§ **Required work**:
Please tally how many lines of the material below include the word "LIST", giving only the number.

=-=-=-=-=

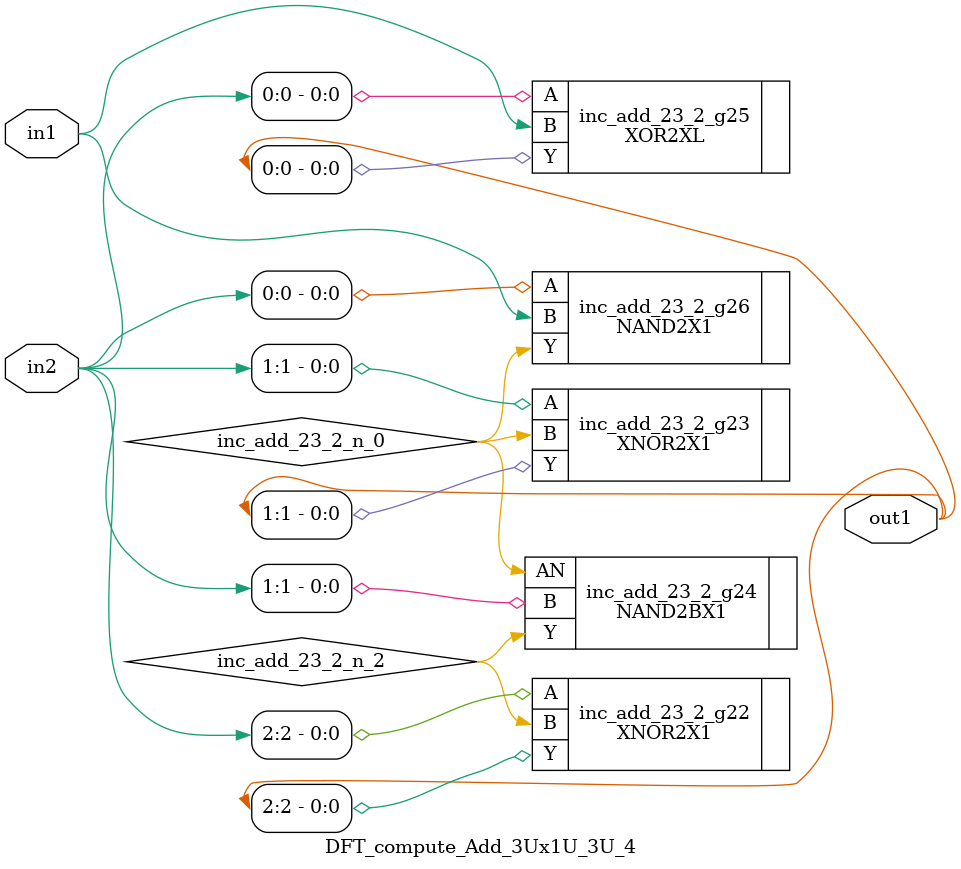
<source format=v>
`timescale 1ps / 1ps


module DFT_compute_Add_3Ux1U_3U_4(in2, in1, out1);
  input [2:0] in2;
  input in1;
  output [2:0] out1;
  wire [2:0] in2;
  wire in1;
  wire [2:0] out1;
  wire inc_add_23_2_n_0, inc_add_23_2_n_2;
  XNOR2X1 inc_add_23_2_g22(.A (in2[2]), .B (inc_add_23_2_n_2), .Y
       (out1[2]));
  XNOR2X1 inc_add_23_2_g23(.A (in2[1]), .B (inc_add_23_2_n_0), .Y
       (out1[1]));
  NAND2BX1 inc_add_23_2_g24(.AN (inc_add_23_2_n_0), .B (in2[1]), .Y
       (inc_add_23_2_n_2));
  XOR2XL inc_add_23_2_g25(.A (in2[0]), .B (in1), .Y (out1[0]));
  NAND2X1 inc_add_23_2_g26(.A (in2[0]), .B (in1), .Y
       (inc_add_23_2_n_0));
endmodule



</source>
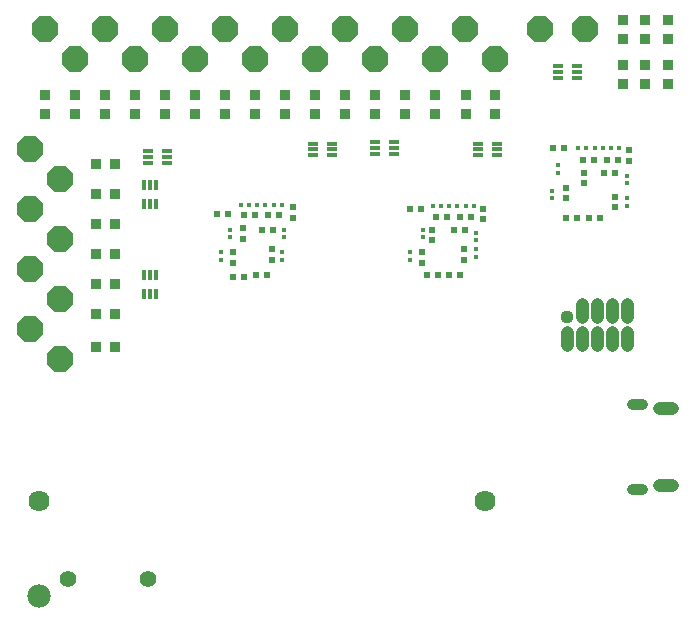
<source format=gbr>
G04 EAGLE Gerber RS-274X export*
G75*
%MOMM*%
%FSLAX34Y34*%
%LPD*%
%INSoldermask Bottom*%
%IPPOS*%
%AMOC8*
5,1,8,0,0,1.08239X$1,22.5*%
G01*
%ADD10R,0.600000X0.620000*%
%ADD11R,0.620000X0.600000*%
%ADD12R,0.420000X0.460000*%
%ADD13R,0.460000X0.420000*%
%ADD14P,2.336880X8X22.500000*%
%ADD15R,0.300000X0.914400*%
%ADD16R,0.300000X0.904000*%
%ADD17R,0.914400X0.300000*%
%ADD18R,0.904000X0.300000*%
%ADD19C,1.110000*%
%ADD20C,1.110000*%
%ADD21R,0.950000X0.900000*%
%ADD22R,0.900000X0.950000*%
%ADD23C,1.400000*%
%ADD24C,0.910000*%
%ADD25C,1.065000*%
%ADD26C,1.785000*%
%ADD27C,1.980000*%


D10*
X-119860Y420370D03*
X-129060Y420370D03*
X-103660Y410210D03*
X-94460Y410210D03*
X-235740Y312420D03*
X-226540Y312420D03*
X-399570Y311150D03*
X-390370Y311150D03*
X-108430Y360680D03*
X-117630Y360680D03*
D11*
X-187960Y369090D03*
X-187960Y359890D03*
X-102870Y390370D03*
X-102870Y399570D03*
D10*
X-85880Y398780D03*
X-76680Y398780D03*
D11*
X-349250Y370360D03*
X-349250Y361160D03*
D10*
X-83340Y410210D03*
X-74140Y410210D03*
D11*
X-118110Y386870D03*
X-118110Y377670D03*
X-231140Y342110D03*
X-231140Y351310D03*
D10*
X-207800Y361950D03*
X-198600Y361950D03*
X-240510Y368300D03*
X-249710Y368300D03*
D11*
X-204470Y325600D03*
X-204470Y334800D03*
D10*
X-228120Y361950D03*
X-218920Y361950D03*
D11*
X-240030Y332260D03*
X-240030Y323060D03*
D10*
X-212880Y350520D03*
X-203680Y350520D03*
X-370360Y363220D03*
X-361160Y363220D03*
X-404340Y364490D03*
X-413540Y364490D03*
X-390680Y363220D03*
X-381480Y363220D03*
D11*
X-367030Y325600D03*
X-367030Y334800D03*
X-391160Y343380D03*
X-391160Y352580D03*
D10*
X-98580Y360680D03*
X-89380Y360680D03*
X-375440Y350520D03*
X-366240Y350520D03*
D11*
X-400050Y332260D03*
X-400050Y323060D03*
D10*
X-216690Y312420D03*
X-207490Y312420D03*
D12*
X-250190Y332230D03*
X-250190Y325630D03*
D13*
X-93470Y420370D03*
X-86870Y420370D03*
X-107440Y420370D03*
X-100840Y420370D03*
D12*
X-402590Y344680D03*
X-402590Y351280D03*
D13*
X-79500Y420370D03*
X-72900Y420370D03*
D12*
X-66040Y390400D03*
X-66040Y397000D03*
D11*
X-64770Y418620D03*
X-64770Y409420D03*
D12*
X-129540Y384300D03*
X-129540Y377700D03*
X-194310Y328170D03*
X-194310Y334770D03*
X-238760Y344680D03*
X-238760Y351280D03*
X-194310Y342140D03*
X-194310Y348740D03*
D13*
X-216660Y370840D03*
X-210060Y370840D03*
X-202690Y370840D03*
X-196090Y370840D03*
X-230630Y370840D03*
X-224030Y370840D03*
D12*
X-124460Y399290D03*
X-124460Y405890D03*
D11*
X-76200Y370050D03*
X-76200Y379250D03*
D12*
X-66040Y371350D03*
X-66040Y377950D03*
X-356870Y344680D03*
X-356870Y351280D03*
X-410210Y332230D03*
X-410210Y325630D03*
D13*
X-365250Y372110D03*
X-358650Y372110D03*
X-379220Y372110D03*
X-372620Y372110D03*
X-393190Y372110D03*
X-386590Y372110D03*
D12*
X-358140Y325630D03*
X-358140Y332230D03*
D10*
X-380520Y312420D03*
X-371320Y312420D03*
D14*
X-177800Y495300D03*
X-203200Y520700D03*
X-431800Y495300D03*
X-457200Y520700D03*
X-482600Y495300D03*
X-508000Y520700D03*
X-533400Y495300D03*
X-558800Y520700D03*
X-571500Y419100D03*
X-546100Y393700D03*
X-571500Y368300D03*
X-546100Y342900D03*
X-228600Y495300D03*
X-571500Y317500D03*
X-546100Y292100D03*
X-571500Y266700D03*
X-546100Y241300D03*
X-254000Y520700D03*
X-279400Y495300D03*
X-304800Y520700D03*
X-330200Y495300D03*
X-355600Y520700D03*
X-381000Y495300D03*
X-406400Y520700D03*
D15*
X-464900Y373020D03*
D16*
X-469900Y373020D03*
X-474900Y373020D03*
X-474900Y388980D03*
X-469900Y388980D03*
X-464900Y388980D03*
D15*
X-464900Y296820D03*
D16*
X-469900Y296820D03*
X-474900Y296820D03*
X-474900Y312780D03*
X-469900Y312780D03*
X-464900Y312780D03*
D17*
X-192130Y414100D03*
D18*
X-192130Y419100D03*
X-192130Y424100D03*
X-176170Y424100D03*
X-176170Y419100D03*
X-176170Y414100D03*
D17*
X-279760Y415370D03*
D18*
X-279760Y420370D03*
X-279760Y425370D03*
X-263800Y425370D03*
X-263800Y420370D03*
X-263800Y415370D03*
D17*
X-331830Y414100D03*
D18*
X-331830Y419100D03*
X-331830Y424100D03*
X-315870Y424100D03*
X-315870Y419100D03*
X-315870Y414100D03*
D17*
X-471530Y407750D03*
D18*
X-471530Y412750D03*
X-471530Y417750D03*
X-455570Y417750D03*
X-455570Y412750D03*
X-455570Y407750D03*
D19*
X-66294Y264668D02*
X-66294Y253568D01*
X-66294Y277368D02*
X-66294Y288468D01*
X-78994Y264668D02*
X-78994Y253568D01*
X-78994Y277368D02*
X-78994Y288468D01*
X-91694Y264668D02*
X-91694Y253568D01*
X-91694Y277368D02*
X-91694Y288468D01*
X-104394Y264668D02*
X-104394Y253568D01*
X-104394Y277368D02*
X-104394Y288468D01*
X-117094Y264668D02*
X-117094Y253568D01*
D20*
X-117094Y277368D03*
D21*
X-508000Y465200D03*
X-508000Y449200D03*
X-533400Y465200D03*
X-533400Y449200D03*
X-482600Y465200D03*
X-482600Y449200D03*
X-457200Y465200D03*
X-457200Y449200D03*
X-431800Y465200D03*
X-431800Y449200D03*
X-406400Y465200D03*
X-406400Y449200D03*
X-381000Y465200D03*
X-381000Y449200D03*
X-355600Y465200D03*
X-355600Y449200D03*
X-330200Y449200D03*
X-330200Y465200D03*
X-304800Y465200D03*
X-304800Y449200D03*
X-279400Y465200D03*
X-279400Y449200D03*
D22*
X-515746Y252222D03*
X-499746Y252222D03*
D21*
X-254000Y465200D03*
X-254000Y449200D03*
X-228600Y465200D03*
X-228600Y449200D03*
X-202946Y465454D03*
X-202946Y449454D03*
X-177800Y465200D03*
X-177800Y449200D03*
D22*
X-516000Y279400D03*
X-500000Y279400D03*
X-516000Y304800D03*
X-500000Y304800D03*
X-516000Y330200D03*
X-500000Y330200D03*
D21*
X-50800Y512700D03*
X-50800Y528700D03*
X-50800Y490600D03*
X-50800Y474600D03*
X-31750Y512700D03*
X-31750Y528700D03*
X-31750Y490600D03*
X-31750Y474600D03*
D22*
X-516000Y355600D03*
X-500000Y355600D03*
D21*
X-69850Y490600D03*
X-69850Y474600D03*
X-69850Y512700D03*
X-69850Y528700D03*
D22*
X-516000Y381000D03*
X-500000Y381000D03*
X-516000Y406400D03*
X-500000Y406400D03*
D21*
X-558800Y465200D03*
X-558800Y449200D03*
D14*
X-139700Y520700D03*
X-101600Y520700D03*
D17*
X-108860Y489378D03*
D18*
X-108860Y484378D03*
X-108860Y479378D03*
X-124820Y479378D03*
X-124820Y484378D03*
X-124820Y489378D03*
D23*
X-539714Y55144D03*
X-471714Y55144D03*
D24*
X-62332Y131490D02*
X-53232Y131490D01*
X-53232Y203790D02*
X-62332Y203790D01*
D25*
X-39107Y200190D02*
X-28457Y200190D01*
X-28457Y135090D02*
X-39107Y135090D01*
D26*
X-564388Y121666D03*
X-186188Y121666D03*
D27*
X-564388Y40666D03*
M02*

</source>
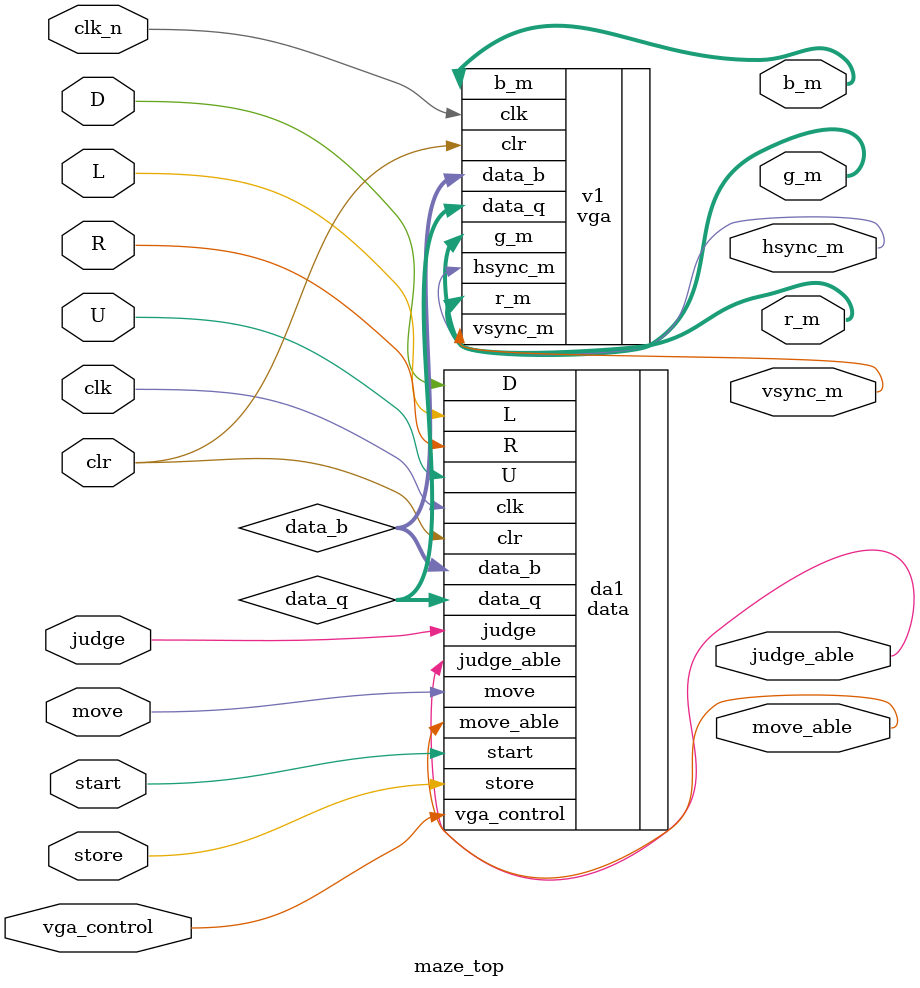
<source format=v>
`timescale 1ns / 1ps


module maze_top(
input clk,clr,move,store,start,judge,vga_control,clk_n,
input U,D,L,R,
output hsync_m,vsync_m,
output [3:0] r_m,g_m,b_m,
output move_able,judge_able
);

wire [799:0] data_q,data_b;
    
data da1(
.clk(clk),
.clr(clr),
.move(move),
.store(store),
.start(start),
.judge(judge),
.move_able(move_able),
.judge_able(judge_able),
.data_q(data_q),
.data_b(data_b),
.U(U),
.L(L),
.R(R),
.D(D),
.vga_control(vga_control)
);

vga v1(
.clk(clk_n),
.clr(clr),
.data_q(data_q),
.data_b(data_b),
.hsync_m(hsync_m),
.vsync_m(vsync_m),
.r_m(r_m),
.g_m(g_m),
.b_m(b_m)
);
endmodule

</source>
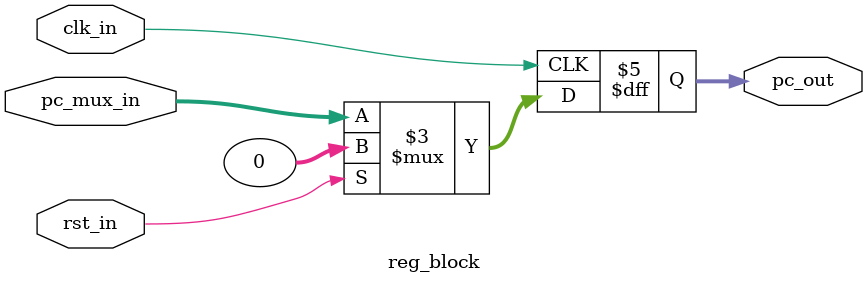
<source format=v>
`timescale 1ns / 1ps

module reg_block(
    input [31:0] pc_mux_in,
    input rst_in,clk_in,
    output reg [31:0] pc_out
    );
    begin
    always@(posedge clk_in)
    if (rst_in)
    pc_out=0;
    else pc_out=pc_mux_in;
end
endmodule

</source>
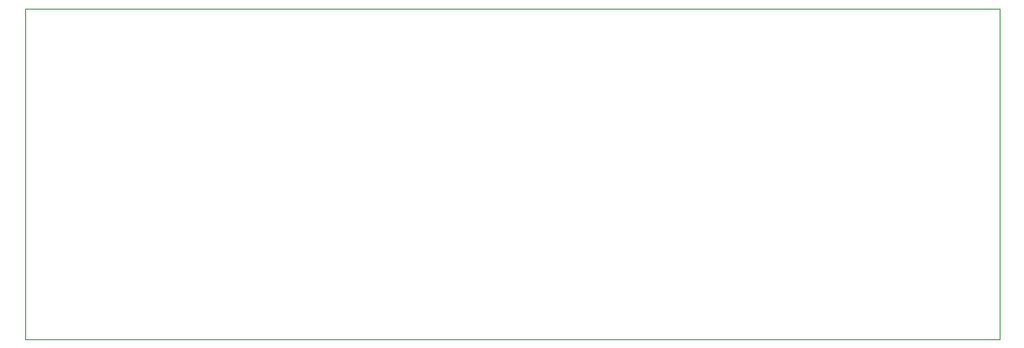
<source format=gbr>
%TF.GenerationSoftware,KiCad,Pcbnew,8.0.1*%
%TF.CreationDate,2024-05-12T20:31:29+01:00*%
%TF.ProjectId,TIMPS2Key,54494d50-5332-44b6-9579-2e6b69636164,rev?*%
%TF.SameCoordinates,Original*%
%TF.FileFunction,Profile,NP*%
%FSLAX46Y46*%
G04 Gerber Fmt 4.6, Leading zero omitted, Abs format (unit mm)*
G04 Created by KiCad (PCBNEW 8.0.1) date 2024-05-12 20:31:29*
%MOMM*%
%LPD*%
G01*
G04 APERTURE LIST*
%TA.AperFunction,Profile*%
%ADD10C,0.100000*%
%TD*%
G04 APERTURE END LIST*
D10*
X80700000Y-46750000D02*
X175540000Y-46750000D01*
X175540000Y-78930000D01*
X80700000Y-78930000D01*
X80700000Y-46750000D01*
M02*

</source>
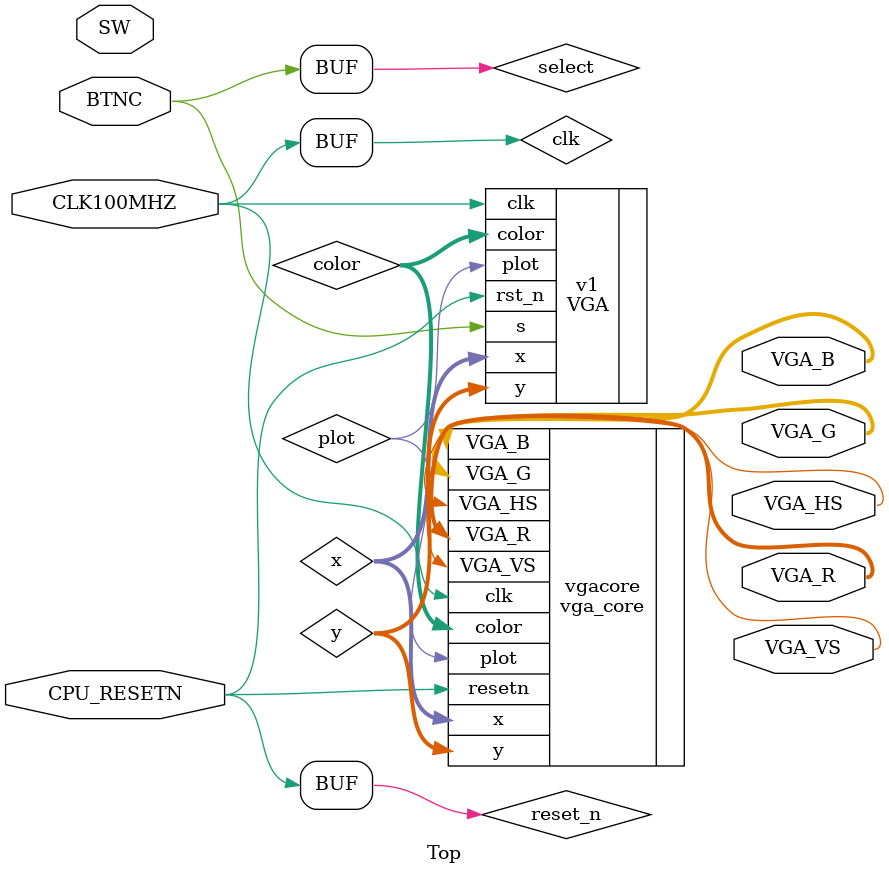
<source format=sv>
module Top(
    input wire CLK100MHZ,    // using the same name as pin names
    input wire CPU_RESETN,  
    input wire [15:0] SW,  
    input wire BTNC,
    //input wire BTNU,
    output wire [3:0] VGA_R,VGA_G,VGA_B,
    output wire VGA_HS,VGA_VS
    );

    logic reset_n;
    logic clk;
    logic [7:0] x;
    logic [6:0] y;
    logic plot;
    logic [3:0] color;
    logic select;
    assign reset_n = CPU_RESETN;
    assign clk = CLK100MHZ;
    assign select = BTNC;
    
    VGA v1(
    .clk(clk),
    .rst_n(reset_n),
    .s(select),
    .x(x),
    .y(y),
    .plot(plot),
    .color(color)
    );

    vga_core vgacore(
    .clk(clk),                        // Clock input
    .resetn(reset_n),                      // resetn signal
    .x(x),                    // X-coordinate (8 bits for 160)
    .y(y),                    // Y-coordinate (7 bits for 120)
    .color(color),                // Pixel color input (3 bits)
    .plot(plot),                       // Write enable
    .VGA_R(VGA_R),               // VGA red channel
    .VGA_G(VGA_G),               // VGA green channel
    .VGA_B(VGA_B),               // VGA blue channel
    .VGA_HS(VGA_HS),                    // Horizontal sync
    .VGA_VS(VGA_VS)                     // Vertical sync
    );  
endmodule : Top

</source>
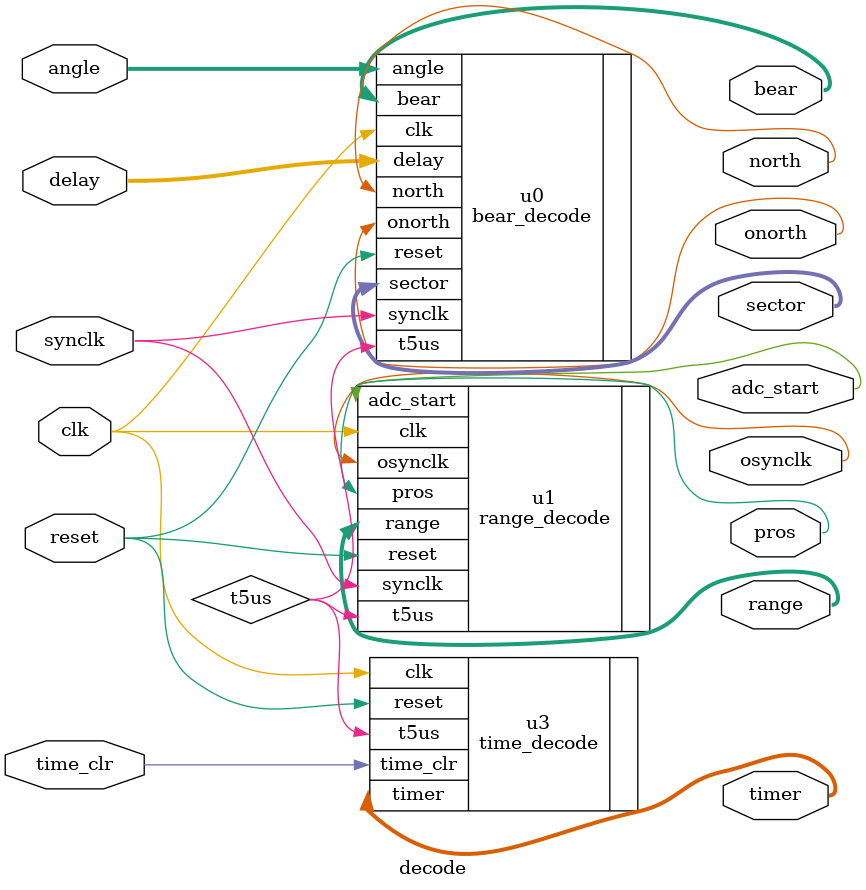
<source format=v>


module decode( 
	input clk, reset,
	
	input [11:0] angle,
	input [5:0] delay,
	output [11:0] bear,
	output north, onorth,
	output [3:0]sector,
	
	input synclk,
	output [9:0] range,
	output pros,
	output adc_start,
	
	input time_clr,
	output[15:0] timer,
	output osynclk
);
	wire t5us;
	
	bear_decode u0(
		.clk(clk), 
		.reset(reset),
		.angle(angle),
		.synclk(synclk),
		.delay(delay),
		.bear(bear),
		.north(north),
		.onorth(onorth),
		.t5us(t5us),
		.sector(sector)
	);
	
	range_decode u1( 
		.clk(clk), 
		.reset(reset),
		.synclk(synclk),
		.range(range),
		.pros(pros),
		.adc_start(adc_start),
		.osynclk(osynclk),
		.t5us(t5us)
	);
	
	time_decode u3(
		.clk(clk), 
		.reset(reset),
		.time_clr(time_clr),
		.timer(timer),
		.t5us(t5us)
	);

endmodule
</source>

=-=-=-=-=

§ **Output below**:
2